━━━ RECORDS FOR PROCESSING ━━━

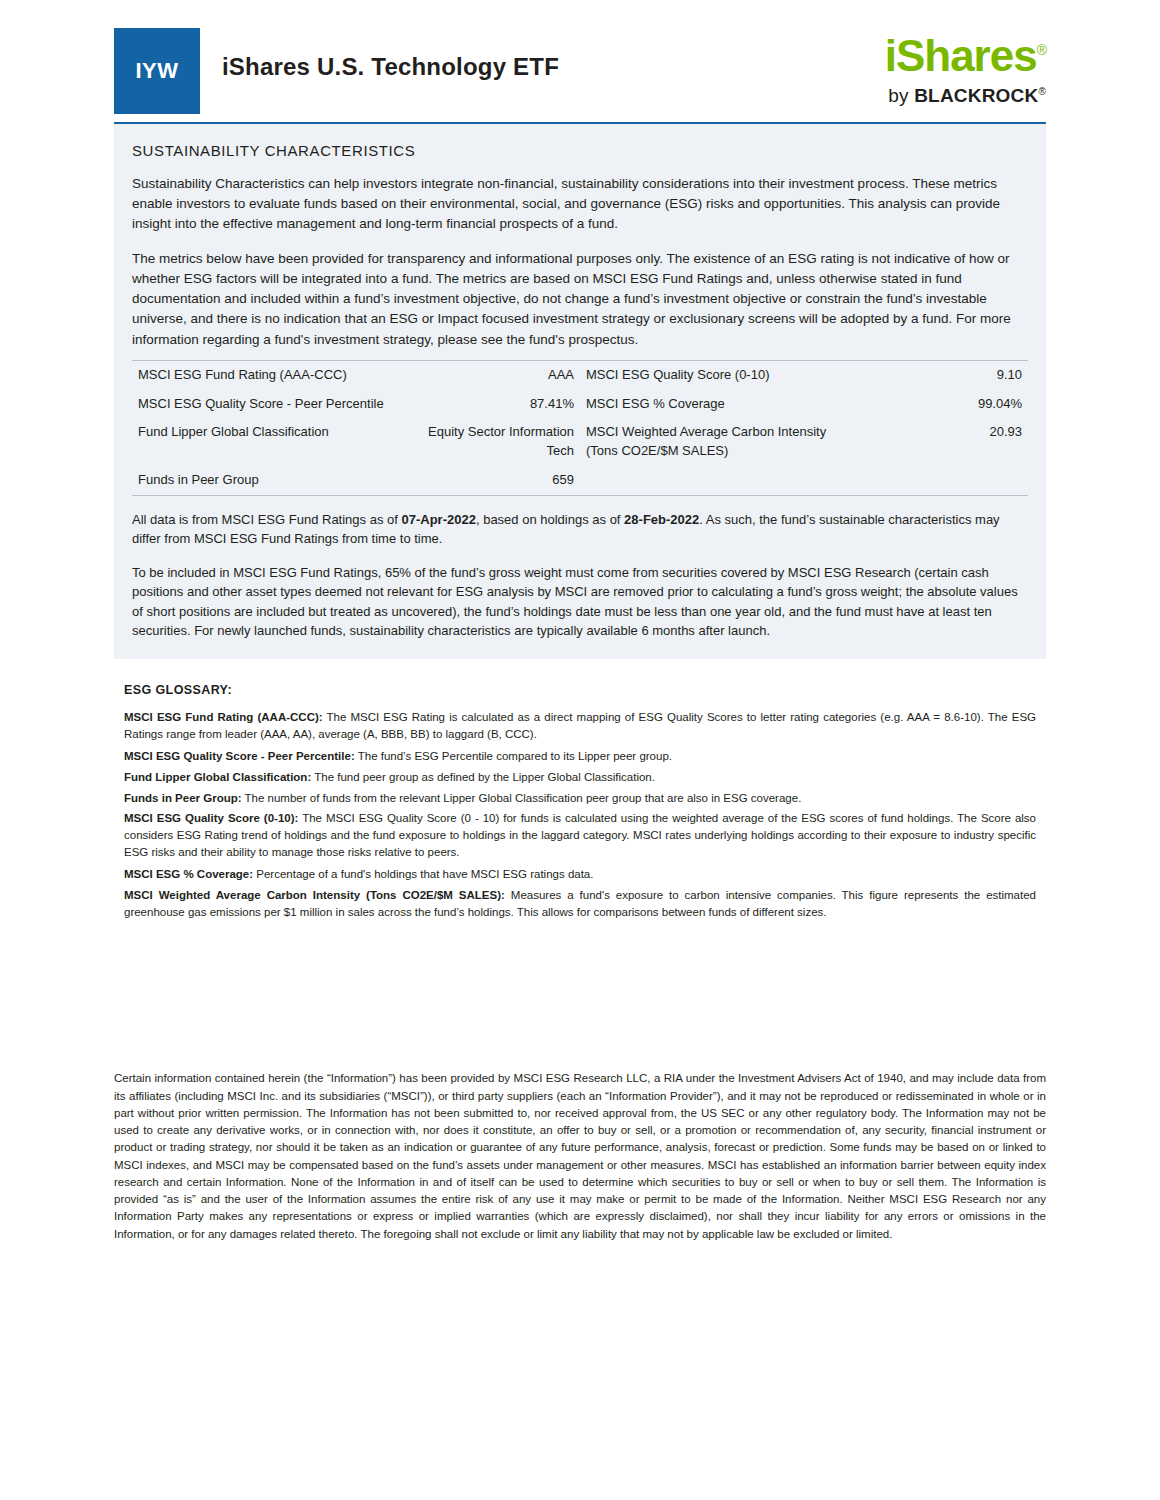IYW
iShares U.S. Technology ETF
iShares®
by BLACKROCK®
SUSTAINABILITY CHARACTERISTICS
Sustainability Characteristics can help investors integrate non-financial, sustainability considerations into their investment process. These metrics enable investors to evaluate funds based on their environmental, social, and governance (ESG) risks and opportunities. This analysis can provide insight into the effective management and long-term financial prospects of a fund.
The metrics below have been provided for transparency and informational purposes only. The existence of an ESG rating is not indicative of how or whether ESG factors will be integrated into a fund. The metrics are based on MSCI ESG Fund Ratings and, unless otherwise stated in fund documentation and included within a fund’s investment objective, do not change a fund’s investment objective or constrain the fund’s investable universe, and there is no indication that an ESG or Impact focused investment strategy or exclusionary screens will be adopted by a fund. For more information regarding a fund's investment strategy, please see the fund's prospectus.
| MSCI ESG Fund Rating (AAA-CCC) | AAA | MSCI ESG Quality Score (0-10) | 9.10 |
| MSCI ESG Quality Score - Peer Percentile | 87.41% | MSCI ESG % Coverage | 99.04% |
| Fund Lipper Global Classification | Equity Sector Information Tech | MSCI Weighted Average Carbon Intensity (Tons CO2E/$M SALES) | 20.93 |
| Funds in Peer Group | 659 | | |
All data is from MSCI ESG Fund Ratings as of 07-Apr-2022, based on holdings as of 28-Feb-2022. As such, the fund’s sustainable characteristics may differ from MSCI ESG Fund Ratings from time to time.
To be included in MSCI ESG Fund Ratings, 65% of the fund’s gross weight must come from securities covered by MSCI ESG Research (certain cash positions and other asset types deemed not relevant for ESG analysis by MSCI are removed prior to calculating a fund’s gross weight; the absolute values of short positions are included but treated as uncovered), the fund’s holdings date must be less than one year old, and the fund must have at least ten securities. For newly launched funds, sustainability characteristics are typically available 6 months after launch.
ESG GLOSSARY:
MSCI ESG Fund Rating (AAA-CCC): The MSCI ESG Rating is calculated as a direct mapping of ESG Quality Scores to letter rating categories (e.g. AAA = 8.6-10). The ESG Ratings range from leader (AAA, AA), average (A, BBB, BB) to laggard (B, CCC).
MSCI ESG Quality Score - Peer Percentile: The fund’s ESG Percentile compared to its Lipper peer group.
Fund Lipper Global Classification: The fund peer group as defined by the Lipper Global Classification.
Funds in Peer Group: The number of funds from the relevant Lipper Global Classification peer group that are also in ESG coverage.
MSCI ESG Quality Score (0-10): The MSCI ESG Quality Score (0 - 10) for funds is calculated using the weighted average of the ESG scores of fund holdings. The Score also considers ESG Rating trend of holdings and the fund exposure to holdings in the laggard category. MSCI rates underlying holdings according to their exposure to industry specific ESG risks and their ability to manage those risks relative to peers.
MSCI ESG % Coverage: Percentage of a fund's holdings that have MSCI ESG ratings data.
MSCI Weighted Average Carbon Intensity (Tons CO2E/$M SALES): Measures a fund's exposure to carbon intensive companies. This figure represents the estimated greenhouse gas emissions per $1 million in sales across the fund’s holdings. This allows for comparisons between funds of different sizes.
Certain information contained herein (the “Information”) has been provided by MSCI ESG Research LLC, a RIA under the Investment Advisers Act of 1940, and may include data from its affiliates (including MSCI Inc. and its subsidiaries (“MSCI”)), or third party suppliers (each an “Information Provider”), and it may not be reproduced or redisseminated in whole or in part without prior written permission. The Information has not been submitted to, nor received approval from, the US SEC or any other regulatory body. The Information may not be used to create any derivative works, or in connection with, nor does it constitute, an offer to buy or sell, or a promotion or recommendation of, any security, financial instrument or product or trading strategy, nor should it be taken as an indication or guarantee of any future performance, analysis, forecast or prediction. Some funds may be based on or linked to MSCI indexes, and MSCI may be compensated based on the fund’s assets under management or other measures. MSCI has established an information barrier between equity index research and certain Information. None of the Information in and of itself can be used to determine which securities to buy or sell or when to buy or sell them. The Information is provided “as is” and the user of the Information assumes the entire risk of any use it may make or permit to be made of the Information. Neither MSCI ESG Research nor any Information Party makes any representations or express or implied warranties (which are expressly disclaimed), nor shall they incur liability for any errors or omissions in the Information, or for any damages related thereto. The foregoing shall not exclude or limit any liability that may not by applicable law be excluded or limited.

━━━
━━━ RECORDS FOR PROCESSING ━━━

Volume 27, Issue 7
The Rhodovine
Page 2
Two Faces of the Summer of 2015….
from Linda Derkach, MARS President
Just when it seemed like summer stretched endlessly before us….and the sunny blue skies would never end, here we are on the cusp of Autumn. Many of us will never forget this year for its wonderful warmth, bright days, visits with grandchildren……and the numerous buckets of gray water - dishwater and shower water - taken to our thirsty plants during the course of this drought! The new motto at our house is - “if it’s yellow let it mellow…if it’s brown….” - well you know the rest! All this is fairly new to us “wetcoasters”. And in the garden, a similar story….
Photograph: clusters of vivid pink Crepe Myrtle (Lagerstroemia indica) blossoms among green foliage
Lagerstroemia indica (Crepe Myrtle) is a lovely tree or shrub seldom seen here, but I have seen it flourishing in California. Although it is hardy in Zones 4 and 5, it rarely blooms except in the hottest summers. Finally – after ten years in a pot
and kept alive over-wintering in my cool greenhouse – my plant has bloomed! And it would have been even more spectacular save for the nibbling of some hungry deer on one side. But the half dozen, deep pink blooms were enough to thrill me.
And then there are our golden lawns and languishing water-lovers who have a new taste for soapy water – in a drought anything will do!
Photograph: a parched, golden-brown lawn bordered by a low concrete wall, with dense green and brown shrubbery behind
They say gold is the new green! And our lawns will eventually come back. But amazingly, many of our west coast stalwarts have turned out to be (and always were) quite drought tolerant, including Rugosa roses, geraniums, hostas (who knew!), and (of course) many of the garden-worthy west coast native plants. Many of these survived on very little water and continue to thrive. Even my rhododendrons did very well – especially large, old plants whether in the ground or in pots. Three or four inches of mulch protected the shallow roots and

━━━
━━━ RECORDS FOR PROCESSING ━━━

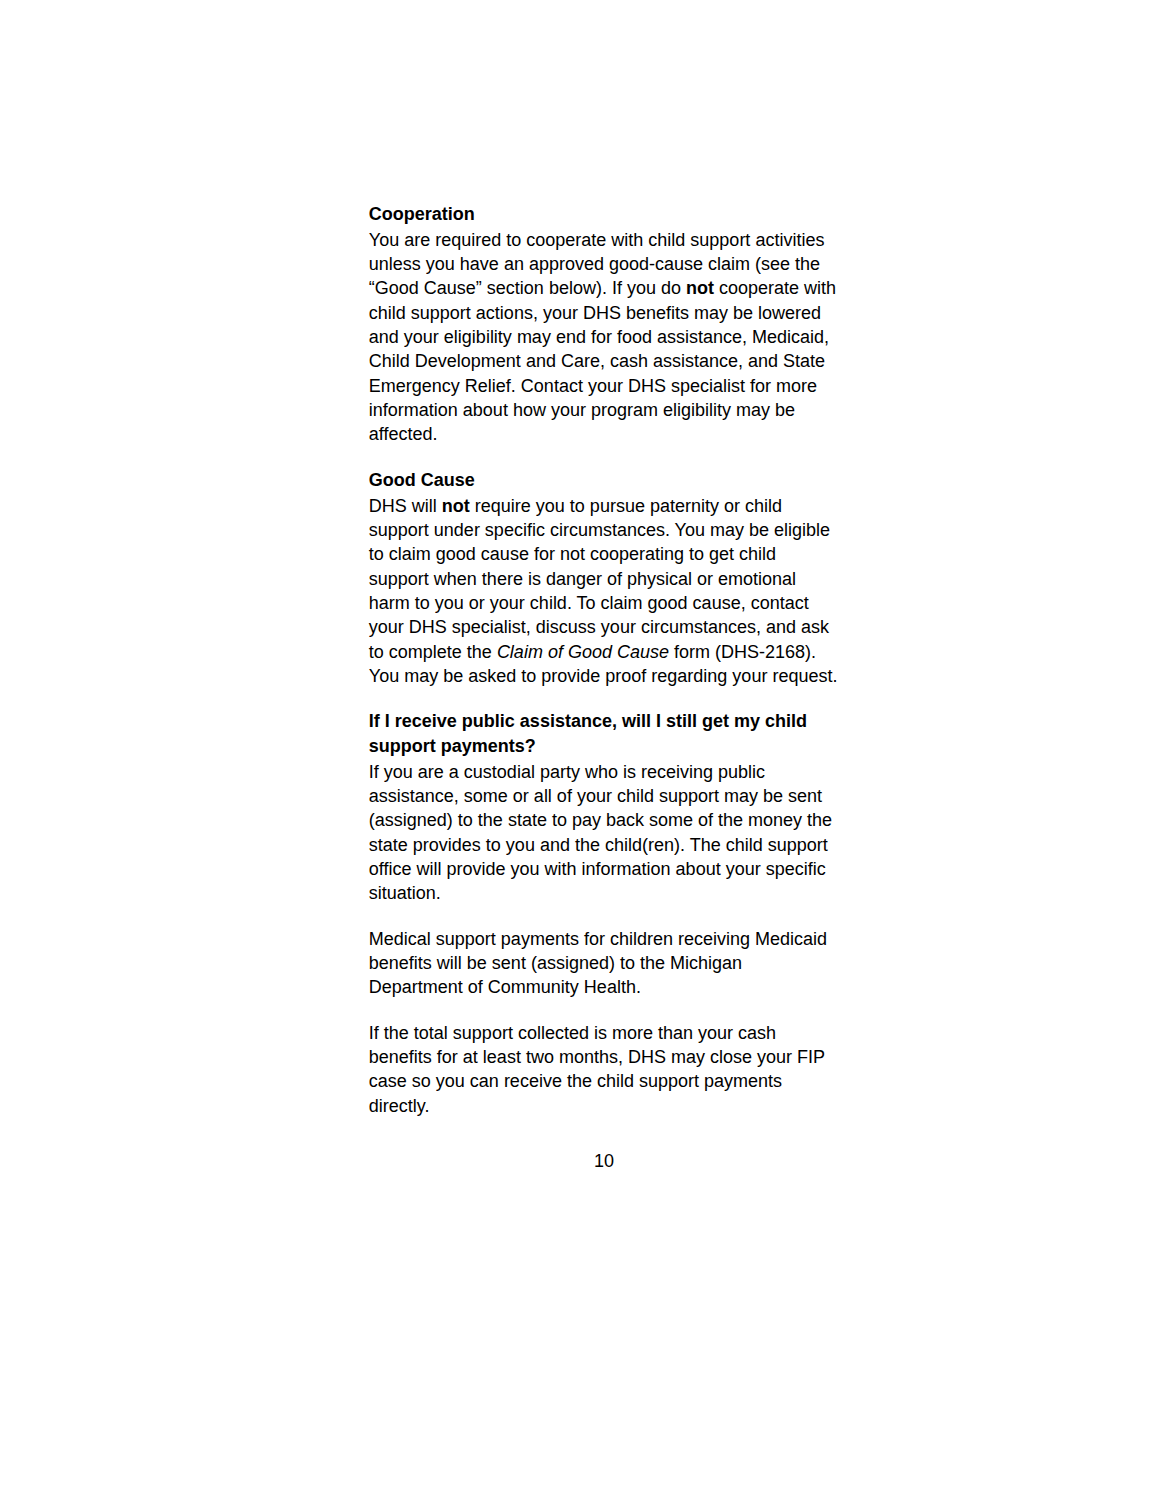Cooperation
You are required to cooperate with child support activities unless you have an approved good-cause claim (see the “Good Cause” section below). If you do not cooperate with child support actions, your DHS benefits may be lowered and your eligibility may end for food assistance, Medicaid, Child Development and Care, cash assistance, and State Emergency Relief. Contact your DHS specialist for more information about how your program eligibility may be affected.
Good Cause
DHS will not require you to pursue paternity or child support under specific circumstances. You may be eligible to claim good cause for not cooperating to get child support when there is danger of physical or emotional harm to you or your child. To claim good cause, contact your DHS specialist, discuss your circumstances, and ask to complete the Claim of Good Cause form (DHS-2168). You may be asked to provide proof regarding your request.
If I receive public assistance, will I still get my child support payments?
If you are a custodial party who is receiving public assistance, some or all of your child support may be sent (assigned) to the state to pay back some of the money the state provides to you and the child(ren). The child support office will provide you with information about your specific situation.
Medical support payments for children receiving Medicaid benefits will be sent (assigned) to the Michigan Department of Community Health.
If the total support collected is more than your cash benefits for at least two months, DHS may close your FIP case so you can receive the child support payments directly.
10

━━━

ABOUT THIS TASK — Filter the entries down to the lines that include the string "golden".

TASK RESPONSE —
And then there are our golden lawns and languishing water-lovers who have a new taste for soapy water – in a drought anything will do!
Photograph: a parched, golden-brown lawn bordered by a low concrete wall, with dense green and brown shrubbery behind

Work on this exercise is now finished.